(Saved entries)
————————

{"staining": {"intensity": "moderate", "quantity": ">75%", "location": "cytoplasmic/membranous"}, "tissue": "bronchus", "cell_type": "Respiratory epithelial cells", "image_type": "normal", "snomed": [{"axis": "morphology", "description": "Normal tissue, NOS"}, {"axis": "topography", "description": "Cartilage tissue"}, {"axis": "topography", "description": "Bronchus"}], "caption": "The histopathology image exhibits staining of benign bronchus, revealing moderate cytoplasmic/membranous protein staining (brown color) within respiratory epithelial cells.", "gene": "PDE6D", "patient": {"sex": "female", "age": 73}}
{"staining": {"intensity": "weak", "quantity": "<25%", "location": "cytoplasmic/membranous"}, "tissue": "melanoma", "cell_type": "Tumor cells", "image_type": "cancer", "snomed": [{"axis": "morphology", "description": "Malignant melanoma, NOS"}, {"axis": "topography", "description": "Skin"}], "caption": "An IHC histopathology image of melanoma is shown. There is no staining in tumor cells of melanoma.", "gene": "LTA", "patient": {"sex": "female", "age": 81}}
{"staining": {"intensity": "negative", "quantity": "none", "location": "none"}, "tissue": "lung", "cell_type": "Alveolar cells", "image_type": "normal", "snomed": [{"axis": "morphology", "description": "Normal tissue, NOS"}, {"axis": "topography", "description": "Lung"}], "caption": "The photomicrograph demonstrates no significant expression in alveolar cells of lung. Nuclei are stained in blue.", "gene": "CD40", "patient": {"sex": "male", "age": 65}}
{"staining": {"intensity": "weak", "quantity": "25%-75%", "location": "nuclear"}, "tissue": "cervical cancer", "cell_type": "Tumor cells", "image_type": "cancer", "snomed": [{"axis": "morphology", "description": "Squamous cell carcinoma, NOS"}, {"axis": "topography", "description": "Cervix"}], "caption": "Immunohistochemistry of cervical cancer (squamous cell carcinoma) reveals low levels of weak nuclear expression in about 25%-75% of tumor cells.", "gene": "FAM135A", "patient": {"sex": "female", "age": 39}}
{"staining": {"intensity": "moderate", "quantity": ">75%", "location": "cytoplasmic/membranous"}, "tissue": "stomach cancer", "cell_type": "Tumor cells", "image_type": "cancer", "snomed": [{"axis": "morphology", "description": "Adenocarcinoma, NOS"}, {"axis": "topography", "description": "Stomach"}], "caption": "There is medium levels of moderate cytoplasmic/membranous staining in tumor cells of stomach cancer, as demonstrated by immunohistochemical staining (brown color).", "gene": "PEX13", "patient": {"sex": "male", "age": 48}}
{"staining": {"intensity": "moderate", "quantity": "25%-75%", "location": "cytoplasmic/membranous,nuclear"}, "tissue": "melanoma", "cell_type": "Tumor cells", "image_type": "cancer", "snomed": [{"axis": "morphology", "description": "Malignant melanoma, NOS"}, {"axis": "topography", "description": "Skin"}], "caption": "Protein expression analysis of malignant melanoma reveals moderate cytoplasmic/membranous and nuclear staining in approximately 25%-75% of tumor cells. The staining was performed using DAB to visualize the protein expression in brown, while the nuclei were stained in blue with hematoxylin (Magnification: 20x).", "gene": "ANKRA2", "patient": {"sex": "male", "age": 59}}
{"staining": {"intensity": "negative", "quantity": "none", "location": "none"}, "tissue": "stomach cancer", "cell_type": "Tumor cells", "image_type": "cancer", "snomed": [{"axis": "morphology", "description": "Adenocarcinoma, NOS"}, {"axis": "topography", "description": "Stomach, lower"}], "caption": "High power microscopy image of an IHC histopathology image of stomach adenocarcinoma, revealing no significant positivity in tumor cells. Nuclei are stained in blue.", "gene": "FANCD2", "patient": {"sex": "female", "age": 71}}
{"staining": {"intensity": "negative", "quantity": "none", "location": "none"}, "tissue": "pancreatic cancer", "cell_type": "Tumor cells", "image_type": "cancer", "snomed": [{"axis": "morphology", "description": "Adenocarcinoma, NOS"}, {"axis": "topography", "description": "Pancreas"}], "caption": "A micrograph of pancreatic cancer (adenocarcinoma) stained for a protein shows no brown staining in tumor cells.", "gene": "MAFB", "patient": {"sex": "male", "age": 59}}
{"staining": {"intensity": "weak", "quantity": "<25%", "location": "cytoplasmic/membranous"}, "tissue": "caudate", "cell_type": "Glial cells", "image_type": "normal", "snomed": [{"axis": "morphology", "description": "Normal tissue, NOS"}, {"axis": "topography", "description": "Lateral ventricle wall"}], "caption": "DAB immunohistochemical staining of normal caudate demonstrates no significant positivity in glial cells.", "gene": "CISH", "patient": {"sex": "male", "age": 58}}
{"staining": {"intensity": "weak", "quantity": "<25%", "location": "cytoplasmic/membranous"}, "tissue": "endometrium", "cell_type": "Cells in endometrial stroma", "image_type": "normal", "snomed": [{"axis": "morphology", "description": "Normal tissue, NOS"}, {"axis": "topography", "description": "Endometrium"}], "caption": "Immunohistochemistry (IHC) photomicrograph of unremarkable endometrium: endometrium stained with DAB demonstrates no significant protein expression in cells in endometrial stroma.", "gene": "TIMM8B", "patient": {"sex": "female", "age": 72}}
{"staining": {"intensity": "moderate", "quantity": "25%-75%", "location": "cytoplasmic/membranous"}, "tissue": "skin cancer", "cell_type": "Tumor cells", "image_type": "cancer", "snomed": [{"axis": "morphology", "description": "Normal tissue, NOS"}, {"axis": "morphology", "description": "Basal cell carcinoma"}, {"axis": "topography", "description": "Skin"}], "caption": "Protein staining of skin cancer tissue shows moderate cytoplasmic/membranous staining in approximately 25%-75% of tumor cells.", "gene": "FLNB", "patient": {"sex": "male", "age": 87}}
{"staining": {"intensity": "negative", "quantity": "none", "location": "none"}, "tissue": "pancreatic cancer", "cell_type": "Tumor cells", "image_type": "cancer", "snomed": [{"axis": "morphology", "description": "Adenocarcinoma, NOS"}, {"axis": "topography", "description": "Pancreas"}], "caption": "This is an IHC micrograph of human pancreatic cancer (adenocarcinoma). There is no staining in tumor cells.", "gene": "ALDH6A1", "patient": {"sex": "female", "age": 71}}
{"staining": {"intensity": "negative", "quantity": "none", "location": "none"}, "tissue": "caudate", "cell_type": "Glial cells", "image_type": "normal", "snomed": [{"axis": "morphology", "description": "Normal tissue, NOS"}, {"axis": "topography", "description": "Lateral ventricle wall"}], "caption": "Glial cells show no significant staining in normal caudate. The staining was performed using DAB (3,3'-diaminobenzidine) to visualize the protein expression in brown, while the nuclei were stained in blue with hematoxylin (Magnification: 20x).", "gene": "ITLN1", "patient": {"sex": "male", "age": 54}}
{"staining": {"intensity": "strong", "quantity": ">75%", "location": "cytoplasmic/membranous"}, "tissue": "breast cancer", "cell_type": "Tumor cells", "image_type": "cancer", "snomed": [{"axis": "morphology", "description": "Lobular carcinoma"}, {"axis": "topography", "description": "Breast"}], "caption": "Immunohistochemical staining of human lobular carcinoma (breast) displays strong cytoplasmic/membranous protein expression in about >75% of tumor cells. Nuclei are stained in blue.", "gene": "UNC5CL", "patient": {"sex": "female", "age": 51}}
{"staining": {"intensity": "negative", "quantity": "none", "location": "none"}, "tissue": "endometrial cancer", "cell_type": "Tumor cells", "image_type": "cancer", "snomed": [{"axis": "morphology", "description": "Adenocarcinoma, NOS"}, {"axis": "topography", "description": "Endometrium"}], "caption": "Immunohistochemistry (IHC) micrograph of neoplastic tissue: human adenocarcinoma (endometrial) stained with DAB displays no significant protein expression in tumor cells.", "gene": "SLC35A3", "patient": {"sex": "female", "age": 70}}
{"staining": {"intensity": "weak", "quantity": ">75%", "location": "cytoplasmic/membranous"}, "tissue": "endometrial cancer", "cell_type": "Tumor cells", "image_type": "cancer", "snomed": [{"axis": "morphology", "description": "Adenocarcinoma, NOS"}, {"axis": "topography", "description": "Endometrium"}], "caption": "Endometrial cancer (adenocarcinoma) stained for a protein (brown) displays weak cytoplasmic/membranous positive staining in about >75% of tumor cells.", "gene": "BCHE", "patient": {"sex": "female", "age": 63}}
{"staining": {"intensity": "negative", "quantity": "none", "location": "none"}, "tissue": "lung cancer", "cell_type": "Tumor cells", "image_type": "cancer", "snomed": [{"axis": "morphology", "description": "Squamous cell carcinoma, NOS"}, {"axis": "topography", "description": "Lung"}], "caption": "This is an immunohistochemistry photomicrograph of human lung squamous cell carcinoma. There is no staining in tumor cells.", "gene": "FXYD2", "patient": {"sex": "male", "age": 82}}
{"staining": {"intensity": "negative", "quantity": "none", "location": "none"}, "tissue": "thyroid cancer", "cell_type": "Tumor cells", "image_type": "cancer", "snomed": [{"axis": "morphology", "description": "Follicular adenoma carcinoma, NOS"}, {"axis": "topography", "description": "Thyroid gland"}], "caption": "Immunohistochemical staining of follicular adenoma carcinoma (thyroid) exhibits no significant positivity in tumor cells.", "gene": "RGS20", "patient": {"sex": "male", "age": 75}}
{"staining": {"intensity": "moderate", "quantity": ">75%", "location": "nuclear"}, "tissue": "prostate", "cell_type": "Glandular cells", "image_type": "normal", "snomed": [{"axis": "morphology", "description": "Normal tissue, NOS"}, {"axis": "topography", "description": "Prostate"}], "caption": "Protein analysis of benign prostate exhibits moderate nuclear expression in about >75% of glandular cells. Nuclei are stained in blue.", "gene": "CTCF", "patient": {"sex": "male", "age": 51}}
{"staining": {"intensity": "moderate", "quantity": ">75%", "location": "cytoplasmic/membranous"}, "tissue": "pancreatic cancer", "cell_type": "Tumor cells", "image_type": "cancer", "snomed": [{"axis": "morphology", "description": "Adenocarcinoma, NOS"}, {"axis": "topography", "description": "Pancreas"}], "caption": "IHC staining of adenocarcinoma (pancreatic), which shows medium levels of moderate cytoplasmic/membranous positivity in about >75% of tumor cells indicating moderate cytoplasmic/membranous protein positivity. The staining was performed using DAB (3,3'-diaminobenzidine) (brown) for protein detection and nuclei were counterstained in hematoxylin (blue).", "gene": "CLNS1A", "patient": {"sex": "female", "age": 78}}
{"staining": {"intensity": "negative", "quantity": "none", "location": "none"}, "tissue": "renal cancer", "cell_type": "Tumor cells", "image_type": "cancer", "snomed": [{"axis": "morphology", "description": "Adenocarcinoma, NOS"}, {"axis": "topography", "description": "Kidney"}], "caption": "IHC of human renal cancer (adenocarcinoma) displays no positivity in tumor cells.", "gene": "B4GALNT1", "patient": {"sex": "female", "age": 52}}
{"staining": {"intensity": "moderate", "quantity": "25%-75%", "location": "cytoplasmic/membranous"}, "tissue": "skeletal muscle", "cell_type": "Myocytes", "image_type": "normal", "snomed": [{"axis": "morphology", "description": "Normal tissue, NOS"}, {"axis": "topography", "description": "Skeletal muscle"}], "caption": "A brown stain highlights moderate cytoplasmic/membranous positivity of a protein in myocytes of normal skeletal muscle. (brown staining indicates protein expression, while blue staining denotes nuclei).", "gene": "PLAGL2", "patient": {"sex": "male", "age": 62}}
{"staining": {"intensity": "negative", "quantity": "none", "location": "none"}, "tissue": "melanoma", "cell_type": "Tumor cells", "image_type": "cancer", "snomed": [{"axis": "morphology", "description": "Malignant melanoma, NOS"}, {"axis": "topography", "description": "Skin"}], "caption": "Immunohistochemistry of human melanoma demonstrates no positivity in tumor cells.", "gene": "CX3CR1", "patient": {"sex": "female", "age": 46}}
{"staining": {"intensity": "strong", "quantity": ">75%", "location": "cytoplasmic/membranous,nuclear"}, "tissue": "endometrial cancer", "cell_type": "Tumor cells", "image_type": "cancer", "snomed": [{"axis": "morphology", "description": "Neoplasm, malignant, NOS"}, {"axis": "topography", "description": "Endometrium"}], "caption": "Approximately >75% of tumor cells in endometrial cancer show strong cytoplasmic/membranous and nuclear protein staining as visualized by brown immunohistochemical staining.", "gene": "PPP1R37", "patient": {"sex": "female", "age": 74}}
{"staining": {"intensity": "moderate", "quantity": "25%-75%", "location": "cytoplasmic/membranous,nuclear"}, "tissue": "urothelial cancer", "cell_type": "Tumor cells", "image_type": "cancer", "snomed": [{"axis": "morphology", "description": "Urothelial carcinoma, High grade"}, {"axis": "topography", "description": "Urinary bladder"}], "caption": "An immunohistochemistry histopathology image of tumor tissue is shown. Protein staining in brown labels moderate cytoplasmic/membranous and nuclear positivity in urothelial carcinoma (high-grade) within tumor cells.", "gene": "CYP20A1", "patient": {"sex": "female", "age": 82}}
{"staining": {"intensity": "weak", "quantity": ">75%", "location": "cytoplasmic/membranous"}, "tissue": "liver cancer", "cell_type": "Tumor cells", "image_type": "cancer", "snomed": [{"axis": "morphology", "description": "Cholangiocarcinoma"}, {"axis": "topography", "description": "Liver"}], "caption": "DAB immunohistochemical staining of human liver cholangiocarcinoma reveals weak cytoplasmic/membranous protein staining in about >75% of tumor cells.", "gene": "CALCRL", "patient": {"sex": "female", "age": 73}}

————————

* **ASSIGNMENT**:
Using only the entries above, output the line with "staining of skin", the line with "cells show no", and all lines between them, exactly as they stand.

* **SOLUTION FOR THIS EXERCISE**:
{"staining": {"intensity": "moderate", "quantity": "25%-75%", "location": "cytoplasmic/membranous"}, "tissue": "skin cancer", "cell_type": "Tumor cells", "image_type": "cancer", "snomed": [{"axis": "morphology", "description": "Normal tissue, NOS"}, {"axis": "morphology", "description": "Basal cell carcinoma"}, {"axis": "topography", "description": "Skin"}], "caption": "Protein staining of skin cancer tissue shows moderate cytoplasmic/membranous staining in approximately 25%-75% of tumor cells.", "gene": "FLNB", "patient": {"sex": "male", "age": 87}}
{"staining": {"intensity": "negative", "quantity": "none", "location": "none"}, "tissue": "pancreatic cancer", "cell_type": "Tumor cells", "image_type": "cancer", "snomed": [{"axis": "morphology", "description": "Adenocarcinoma, NOS"}, {"axis": "topography", "description": "Pancreas"}], "caption": "This is an IHC micrograph of human pancreatic cancer (adenocarcinoma). There is no staining in tumor cells.", "gene": "ALDH6A1", "patient": {"sex": "female", "age": 71}}
{"staining": {"intensity": "negative", "quantity": "none", "location": "none"}, "tissue": "caudate", "cell_type": "Glial cells", "image_type": "normal", "snomed": [{"axis": "morphology", "description": "Normal tissue, NOS"}, {"axis": "topography", "description": "Lateral ventricle wall"}], "caption": "Glial cells show no significant staining in normal caudate. The staining was performed using DAB (3,3'-diaminobenzidine) to visualize the protein expression in brown, while the nuclei were stained in blue with hematoxylin (Magnification: 20x).", "gene": "ITLN1", "patient": {"sex": "male", "age": 54}}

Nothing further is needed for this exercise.